This was inspiring. Written in epistolary form - 2 long letters to an unnamed recipient, it deals with case of an unfortunate young maid of 15 whose parents are carried off by Smallpox, and must find her way in London.

Naturally, she soon falls in with a bawd and bad company, and is found lodgings in a brothel. 

Thus follow her adventures as a "Woman of Pleasure", and she is by and large by no means an unwilling or unhappy participant. The first bawd, to break her into the spirit of things, sends one of her more experienced ladies to tuck in with a few nights and stoke the fire....

Things continue, and while there is never an obscene word - or even phrase, verily you can't read a sentence or paragraph without getting the vulgar, though tenderly written, gist of what she's saying...

Now - this is amazing, for an "erotic novel", in that it describes the same act, on rare occasion of 2 positions, in a hundred different ways. The same act. There's no "French Style" or "Italian Style" or "Greek Style", and for the French, was it simply the hygiene of the era was so bad? But she describes frequent hot baths in oils, etc, etc, perfumes, so - maybe simply not to the authors taste. Although the speculation as to his homosexuality may have prejudiced any inside knowledges as to the practices thereof.

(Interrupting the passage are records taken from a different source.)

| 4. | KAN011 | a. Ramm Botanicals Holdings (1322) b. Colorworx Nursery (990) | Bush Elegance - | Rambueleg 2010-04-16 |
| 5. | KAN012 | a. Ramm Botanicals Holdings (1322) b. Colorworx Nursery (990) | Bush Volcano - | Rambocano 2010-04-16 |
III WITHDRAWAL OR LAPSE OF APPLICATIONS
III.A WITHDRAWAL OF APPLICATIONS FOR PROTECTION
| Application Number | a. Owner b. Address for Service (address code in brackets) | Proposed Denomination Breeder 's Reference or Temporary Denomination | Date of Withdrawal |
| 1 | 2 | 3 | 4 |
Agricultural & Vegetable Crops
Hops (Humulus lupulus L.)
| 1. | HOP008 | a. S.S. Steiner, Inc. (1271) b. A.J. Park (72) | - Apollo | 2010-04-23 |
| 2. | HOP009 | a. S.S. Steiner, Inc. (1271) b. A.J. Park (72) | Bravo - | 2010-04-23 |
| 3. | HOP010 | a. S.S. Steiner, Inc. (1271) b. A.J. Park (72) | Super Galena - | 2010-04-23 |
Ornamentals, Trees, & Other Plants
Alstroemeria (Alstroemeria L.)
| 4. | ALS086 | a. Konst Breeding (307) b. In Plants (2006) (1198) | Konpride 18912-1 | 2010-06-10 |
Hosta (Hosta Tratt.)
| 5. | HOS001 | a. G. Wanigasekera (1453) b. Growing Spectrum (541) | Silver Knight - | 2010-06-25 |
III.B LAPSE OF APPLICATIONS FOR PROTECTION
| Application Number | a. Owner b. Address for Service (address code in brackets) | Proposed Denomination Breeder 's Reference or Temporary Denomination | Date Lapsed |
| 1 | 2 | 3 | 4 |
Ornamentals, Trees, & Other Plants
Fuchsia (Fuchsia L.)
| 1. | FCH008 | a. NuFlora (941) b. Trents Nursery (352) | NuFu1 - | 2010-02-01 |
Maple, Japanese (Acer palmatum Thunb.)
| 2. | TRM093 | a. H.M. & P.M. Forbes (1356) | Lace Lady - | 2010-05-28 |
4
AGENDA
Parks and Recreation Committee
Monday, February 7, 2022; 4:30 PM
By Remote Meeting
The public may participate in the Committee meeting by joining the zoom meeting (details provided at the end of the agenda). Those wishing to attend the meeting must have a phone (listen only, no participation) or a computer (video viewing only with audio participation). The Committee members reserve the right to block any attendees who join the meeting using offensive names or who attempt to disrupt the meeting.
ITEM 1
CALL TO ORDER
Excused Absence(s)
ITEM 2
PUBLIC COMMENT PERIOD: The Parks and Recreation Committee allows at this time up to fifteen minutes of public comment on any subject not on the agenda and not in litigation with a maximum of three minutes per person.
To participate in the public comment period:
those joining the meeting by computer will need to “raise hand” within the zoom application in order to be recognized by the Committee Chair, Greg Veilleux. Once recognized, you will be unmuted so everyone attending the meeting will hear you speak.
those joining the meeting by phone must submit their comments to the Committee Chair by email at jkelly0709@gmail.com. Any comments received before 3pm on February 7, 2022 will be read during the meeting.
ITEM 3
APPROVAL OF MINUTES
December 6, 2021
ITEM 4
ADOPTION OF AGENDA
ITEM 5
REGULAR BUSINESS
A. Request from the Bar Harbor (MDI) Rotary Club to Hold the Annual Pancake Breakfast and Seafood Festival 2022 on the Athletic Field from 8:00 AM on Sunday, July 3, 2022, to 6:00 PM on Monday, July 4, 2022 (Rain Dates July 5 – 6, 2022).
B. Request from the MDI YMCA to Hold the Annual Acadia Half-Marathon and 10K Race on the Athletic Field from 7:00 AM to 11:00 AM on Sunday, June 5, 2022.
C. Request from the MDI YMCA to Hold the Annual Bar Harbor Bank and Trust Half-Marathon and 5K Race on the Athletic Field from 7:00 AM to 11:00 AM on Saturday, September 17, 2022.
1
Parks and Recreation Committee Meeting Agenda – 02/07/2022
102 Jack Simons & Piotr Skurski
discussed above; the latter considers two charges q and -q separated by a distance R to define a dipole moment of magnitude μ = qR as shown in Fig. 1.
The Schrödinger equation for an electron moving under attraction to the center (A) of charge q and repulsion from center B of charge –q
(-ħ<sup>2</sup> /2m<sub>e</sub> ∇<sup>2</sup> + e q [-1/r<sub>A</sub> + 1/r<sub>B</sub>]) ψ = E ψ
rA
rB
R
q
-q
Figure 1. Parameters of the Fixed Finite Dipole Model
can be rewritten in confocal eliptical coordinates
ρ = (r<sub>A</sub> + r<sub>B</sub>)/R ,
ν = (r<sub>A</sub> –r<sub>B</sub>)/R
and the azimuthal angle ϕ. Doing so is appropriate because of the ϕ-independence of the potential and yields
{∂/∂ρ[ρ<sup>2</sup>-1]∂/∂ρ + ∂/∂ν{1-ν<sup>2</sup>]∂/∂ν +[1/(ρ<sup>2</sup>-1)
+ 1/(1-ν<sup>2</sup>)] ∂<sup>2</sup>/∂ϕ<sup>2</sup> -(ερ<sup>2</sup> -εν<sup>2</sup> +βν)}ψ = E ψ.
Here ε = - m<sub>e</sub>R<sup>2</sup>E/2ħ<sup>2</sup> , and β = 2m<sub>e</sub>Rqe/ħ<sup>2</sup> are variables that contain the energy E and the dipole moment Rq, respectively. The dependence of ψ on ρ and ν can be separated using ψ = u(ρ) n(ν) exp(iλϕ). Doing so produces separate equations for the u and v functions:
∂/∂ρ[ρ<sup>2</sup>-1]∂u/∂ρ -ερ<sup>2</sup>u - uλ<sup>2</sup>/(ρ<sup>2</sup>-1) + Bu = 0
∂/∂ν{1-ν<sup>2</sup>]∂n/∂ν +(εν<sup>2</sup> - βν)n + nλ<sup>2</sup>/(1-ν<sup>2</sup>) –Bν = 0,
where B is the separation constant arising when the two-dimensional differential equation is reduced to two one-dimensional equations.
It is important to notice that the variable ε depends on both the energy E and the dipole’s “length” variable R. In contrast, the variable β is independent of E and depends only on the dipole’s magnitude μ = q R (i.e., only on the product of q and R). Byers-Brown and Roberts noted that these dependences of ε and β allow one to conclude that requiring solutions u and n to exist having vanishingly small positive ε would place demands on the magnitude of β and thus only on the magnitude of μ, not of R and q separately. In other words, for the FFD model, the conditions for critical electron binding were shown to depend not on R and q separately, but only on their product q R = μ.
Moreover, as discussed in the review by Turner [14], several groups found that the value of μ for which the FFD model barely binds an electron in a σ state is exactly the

And an interesting point, our narrator has a couple of stories of homosexual men, of whom she accuses of being depraved and despicable beyond measure (despite finding them attractive) - and this - I found funny, she judges not her own initiations at the same weight. 

You can read it here online: https://www.gutenberg.org/files/25305/25305-h/25305-h.htm

Contrast this with Gilbert Gottfried's reading of "50 Shades of Grey". 

Clearly - there's no blaming Gottfried given the source, but the difference in prose stylings shows a very clear winner and loser.

In the end, from her meagre triflings with vice she comes to a fuller appreciation of Virtue, which, in it's summary at the end, reads about as sincerely as De Sade's final lines in "Justine". 

But - of the time, the genre, indeed a masterpiece.